January 30, 1900.
Mortals depend for their happiness not only on their circulation but on the weather. To-day was certainly the gloomiest in all the siege. It rained steadily night and morning, the steaming heat was overpowering, and we sludged about, sweating like the victims of a foul Turkish bath. Towards evening it suddenly turned cold. Black and dismal clouds hung over all the hills. The distance was fringed with funereal indigo. The wearied garrison crept through their duties, hungry and gaunt as ghosts. There was no heliograph to cheer us up, and hardly a sound of distant guns. The rumour had got abroad that we were to be left to our fate, whilst Roberts, with the main column, diverted all England’s thoughts to Bloemfontein. Like one man we lost our spirits, our hopes, and our tempers.
The depression probably arose from the reduction of rations which I mentioned yesterday. The remaining food has been organised to last another forty-two days, and it is, of course, assumed we shall have to use it all, whereas the new arrangement is only a precaution. Colonel Ward and Colonel Stoneman are not to be caught off their guard. One of their chief difficulties just now is the large body of Indians—bearers, sais, bakers, servants of all kinds—who came over with the troops, and will not eat the sacred cow. Out of about 2,000, only 487 will consent to do that. The remainder can only get very little rice and mealies. Their favourite ghi, or clarified butter, has entirely gone, and their hunger is pitiful. The question now is whether or not their religious scruples will allow them to eat horse.
Most of us have been eating horse to-day with excellent result. But one of the most pitiful things I have seen in all the war was the astonishment and terror of the cavalry horses at being turned loose on the hills and not allowed to come back to their accustomed lines at night. All afternoon one met parties of them strolling aimlessly about the roads or up the rocky footpaths—poor anatomies of death, with skeleton ribs and drooping eyes. At about seven o’clock two or three hundred of them gathered on the road through the hollow between Convent Hill and Cove Redoubt, and tried to rush past the Naval Brigade to the cavalry camp, where they supposed their food and grooming and cheerful society were waiting for them as usual. They had to be driven back by mounted Basutos with long whips, till at last they turned wearily away to spend the night upon the bare hillside.
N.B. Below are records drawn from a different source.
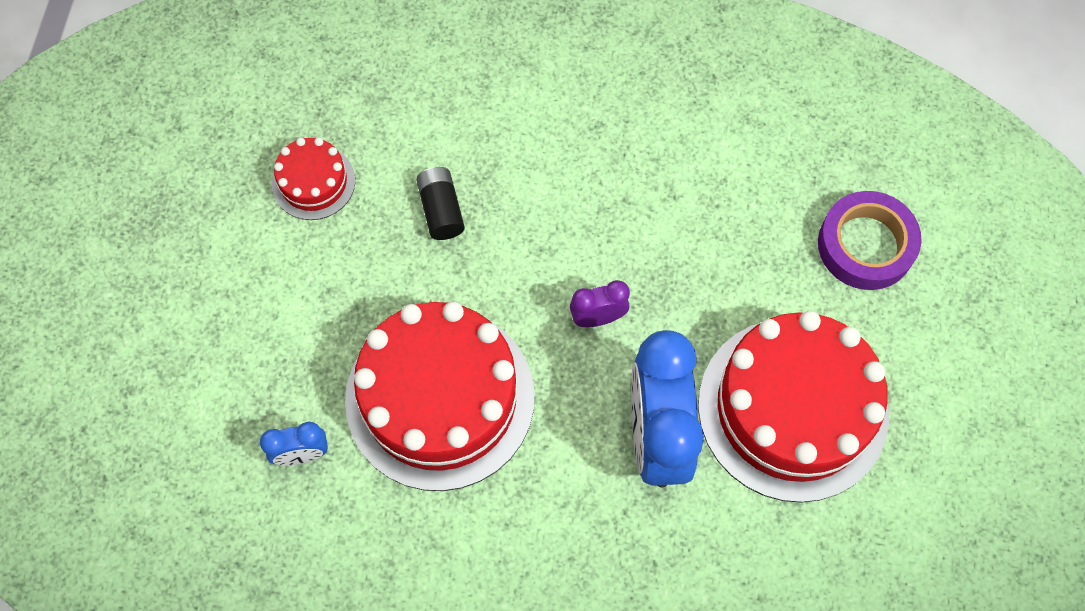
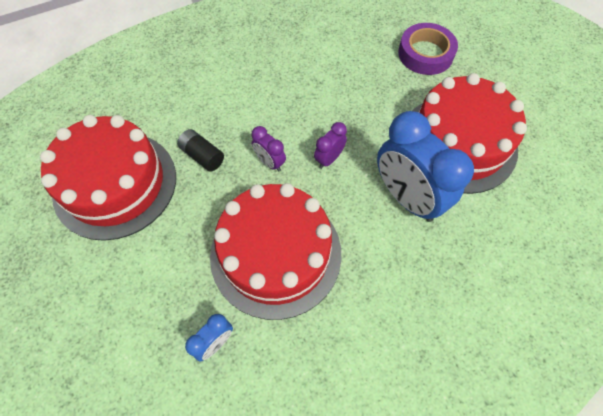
camera: 35 degrees left, 5 degrees down
(313, 182) = (115, 184): red cake -> red cake, size x2.13
(518, 273) = (269, 162): none -> purple clock

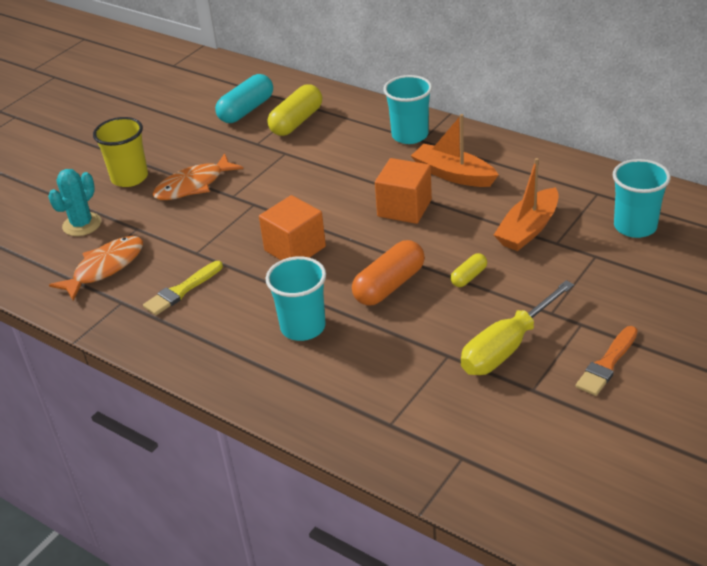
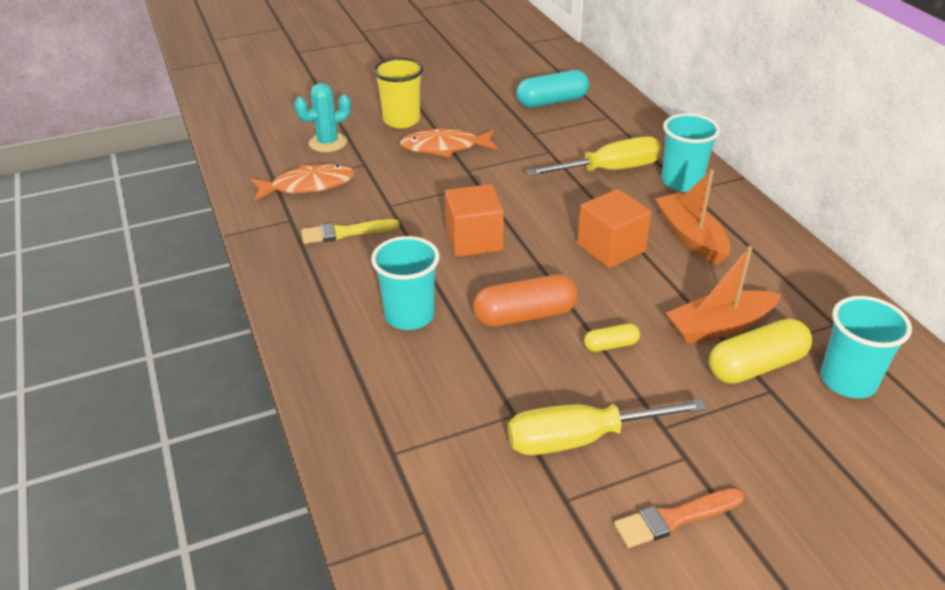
camera: 30 degrees right, 0 degrees up
(296, 122) = (586, 128): yellow capsule -> yellow capsule (756, 366)
(347, 149) = (608, 170): none -> yellow screwdriver

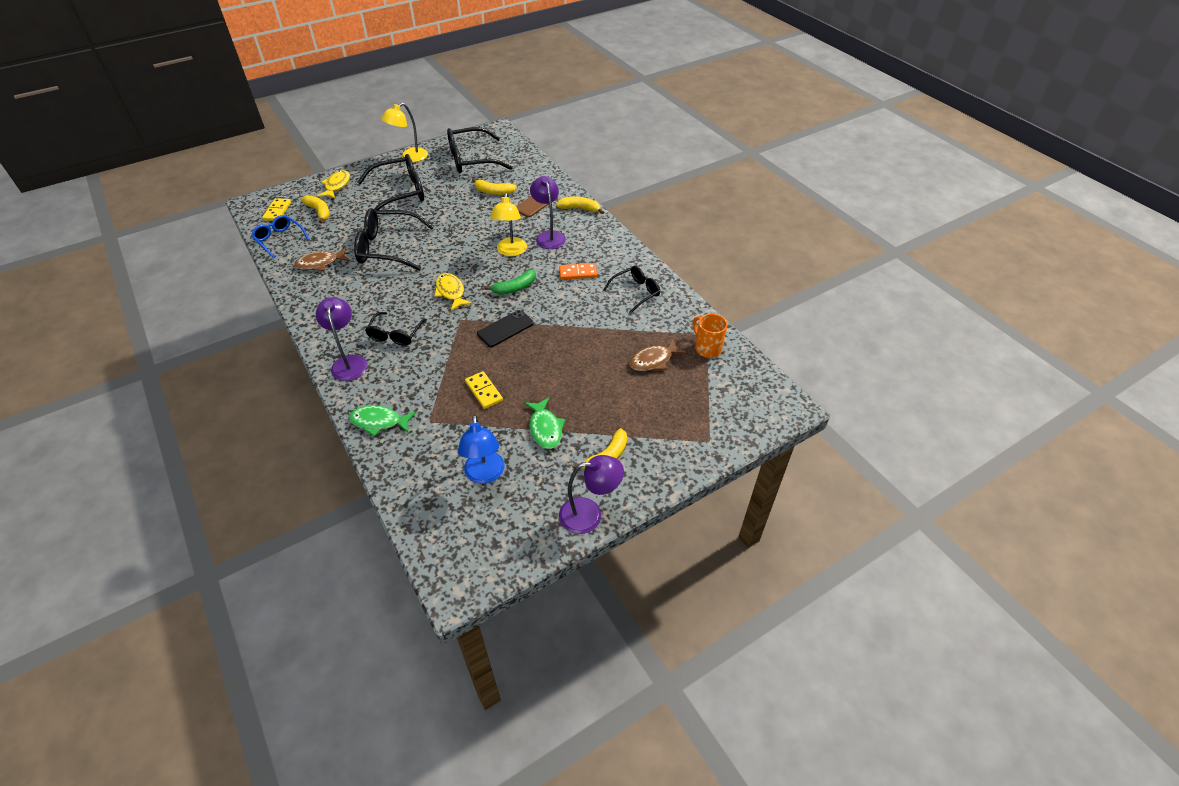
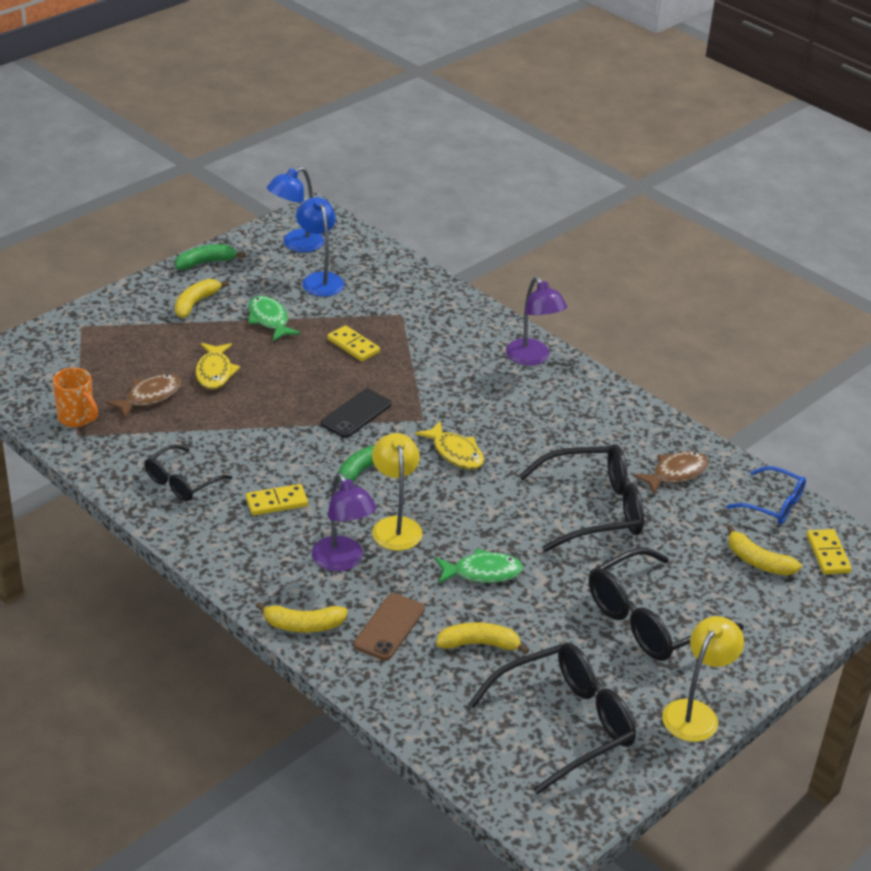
camera: 165 degrees right, 10 degrees down
(337, 186) = (777, 621): yellow fish -> yellow fish (214, 372)
(379, 422) = (456, 309): green fish -> green fish (482, 572)
(395, 334) = (497, 393): black glasses -> none
(492, 532) = (296, 244): none -> blue lamp
(578, 273) = (276, 502): orange domino -> yellow domino
(589, 514) = (205, 262): purple lamp -> green banana

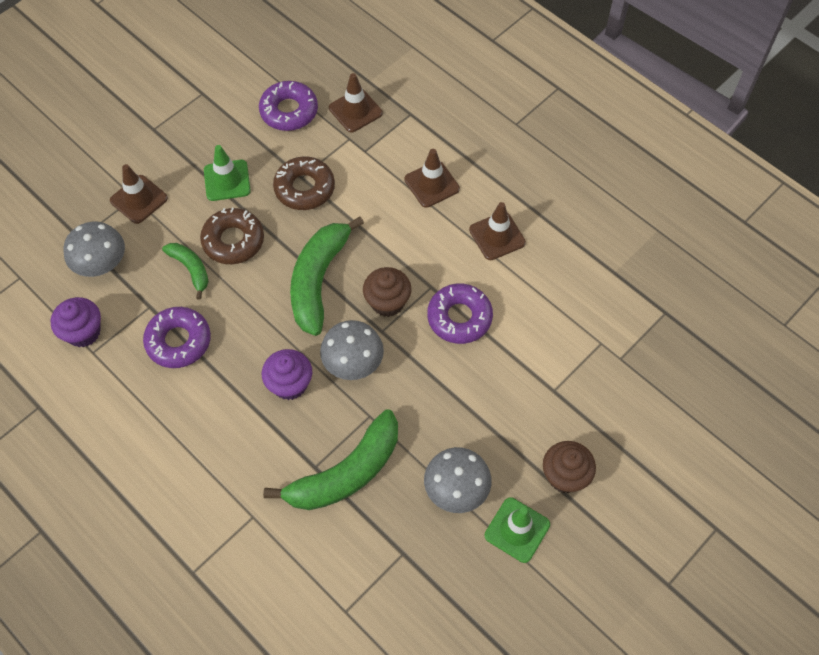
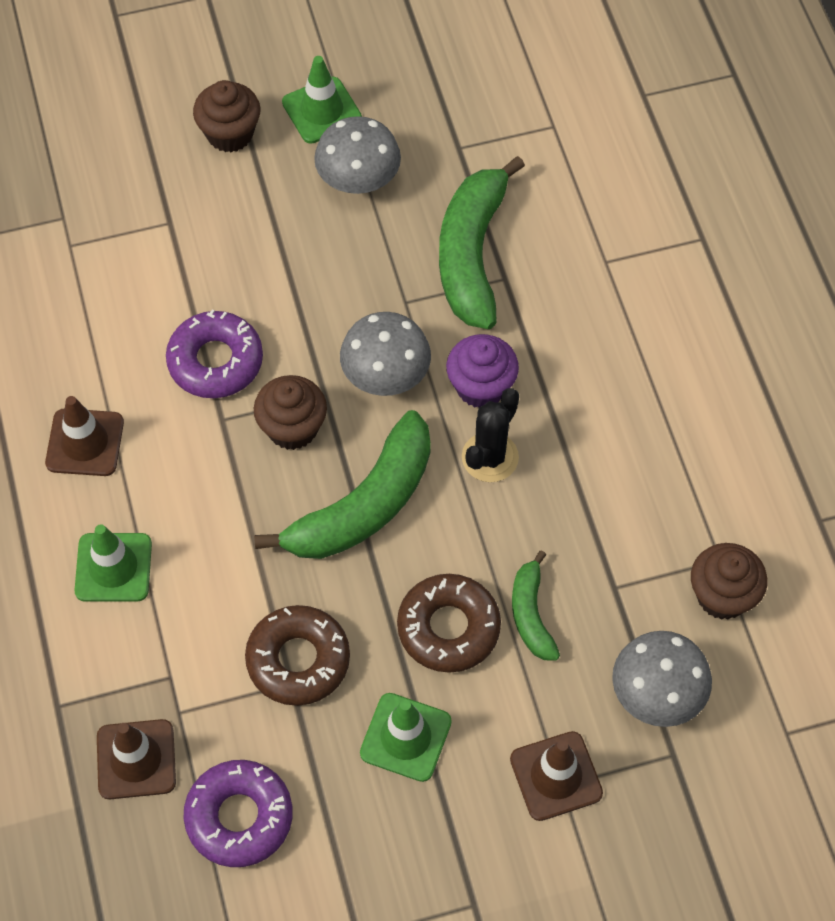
camera: 150 degrees left, 0 degrees up
(83, 332) = (722, 595): purple cupcake -> brown cupcake
(178, 341) = (597, 516): purple donut -> none
(260, 344) = (490, 457): none -> black cactus
(346, 473) = (472, 254): green banana -> green banana turned 75 degrees counterclockwise
(431, 184) = (113, 567): brown traffic cone -> green traffic cone

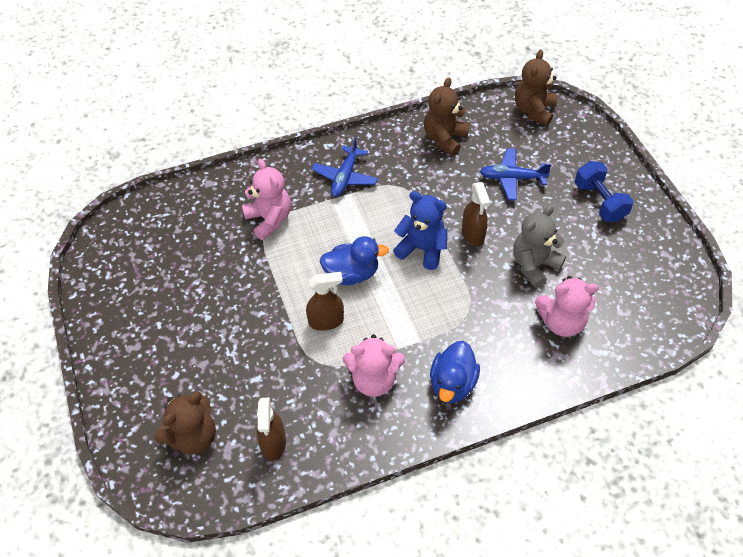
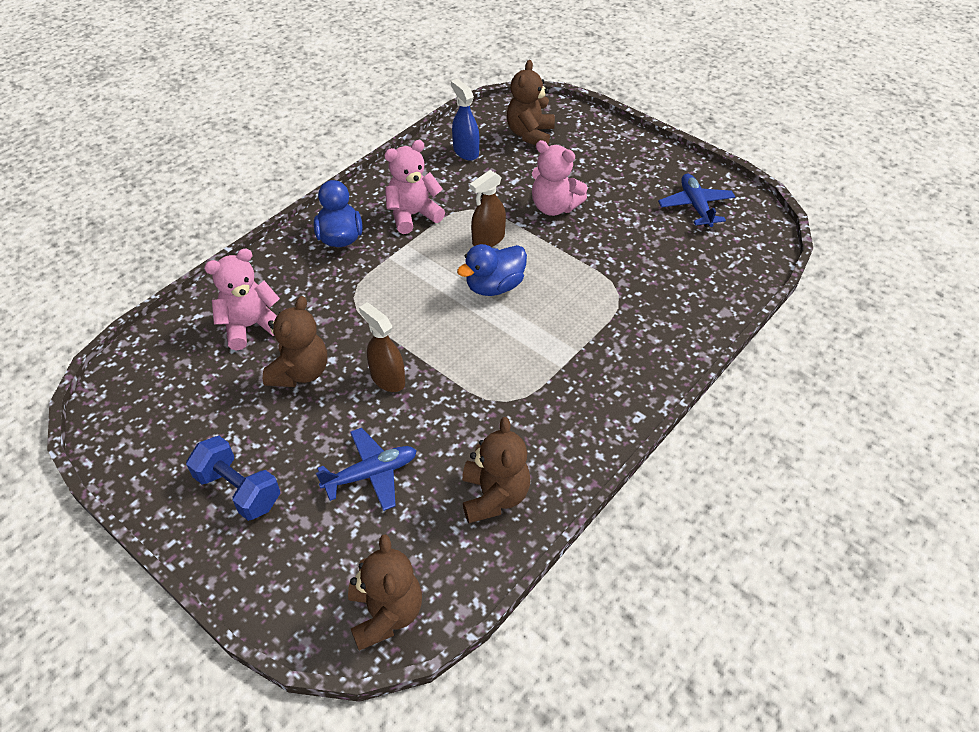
camera: 150 degrees right, 5 degrees down
(269, 219) = (623, 302): pink teddy bear -> pink teddy bear (554, 207)
(273, 443) = (466, 151): brown spray bottle -> blue spray bottle
(345, 177) = (582, 383): blue plane -> blue plane (695, 206)
(422, 249) = (437, 339): blue teddy bear -> none
(534, 265) = (300, 372): grey teddy bear -> brown teddy bear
[Illustration: INDIAN BAKERY]
January 31, 1900.
Again the sky was clouded, and except during an hour’s sunshine in the afternoon no heliograph could work. But below the clouds the distance was singularly clear, and one could see all the Dutch camps, and the Boers moving over the plain. The camps are a little reduced. Only four tents are left in the white string that hung down the side of Taba Nyama.